## DOCUMENT EXTRACT

..........

Her publicist warned me not to ask any personal questions, but Faithfull can't help but divulge, as when I mentioned that her “Girl on a Motorcycle” (1968) has been enjoying a cable TV revival. “I had no idea,” she said. “I personally never liked it although I liked [director] Jack Cardiff very much. He was very good but I could never bear to watch it. It's sort of like a Harley Davidson ad, isn't it? And I didn't like the experience of being a starlet.”

Asked what that entailed, she answered, “You have to fuck the lead. And I didn't want to.”

I brought up the fact that her leading man was Alain Delon, perhaps the world's handsomest male, and she responded, “I really loved him in the Visconti movies, but he's not my type. I was very busy anyway, with Mick [Jagger] and I had another lover. So he was not for me and I think I was really right because he wasn't very nice to work with.”

As for “Lucifer Rising” (1972), her notorious Kenneth Anger movie, she said, “That was difficult. I'm not really at all into black magic. It seemed very interesting and I'm not going to put him down, but it's not really my scene. I kind of wish I hadn't done it, and don't think I would have if I hadn't been on drugs.”

Faithfull was pleased when I told her that everyone I knew cited “Broken English” as a favorite record when I told them I was interviewing her: “It's a great record. I know that. Thank you. But I love all my records and I'm really into my next record, 'Easy Come Easy Go,' which comes out in September. I haven't worked with [producer] Hal Wilner for 20 years, since 'Strange Weather,' and we just finished it in New York. It's completely different from 'Strange Weather,' and I'm very happy with it. There are no original songs on it because I think I've almost tapped into everything I've got to say about life, love, loss and heartache.”

She was just 17 when she sang “As Tears Go By,” and said, “Instant international success was quite a shock. I was very naïve. One minute I was at school and I was quite bright and planned to go to university, maybe drama school, and have a completely different kind of life. And the next minute I was on tour with the Hollies.

“You talk about my distinctive voice, but to me, it's just my voice. I don't hear it like you do, but it's served me very well and it's served other things very well. Sophia Coppola I think used it very well in 'Marie Antoinette.' I'm very glad I've got it. I try not to get sick and I use oil of sandal and I put lavender essential oil in my nostrils at night.

“And I smoke – shocking, I know, sh-h-h! I think I would have had this timbre without it, anyway, and I really should stop but just can't seem to.”

..........

## SOURCE DATA
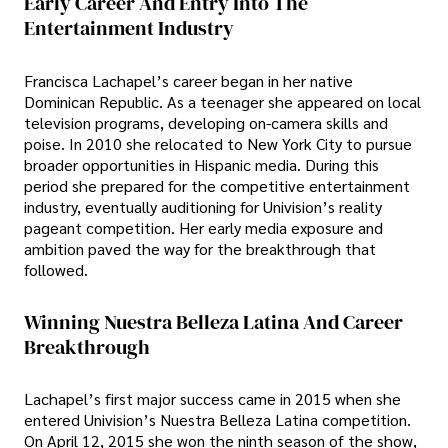
Early Career And Entry Into The
Entertainment Industry
Francisca Lachapel’s career began in her native
Dominican Republic. As a teenager she appeared on local
television programs, developing on-camera skills and
poise. In 2010 she relocated to New York City to pursue
broader opportunities in Hispanic media. During this
period she prepared for the competitive entertainment
industry, eventually auditioning for Univision’s reality
pageant competition. Her early media exposure and
ambition paved the way for the breakthrough that
followed.
Winning Nuestra Belleza Latina And Career
Breakthrough
Lachapel’s first major success came in 2015 when she
entered Univision’s Nuestra Belleza Latina competition.
On April 12, 2015 she won the ninth season of the show,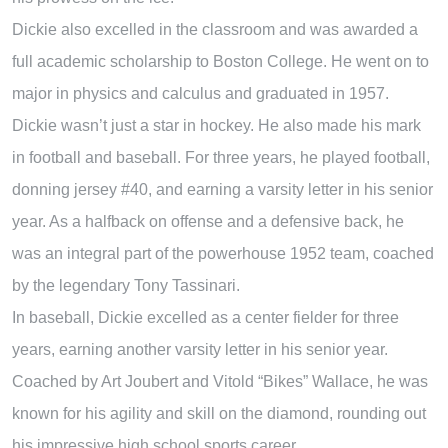
Dickie also excelled in the classroom and was awarded a
full academic scholarship to Boston College. He went on to
major in physics and calculus and graduated in 1957.
Dickie wasn’t just a star in hockey. He also made his mark
in football and baseball. For three years, he played football,
donning jersey #40, and earning a varsity letter in his senior
year. As a halfback on offense and a defensive back, he
was an integral part of the powerhouse 1952 team, coached
by the legendary Tony Tassinari.
In baseball, Dickie excelled as a center fielder for three
years, earning another varsity letter in his senior year.
Coached by Art Joubert and Vitold “Bikes” Wallace, he was
known for his agility and skill on the diamond, rounding out
his impressive high school sports career.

..........

## THINGS TO DO
1. Name every film that the Faithfull interview mentions by title.
2. Swap "naïve" for "innocent" and write out the Faithfull interview from "She was just" to "with the Hollies.".

## ANSWERS
1.
- "Girl on a Motorcycle"
- "Lucifer Rising"
- "Marie Antoinette"

2.
She was just 17 when she sang “As Tears Go By,” and said, “Instant international success was quite a shock. I was very innocent. One minute I was at school and I was quite bright and planned to go to university, maybe drama school, and have a completely different kind of life. And the next minute I was on tour with the Hollies.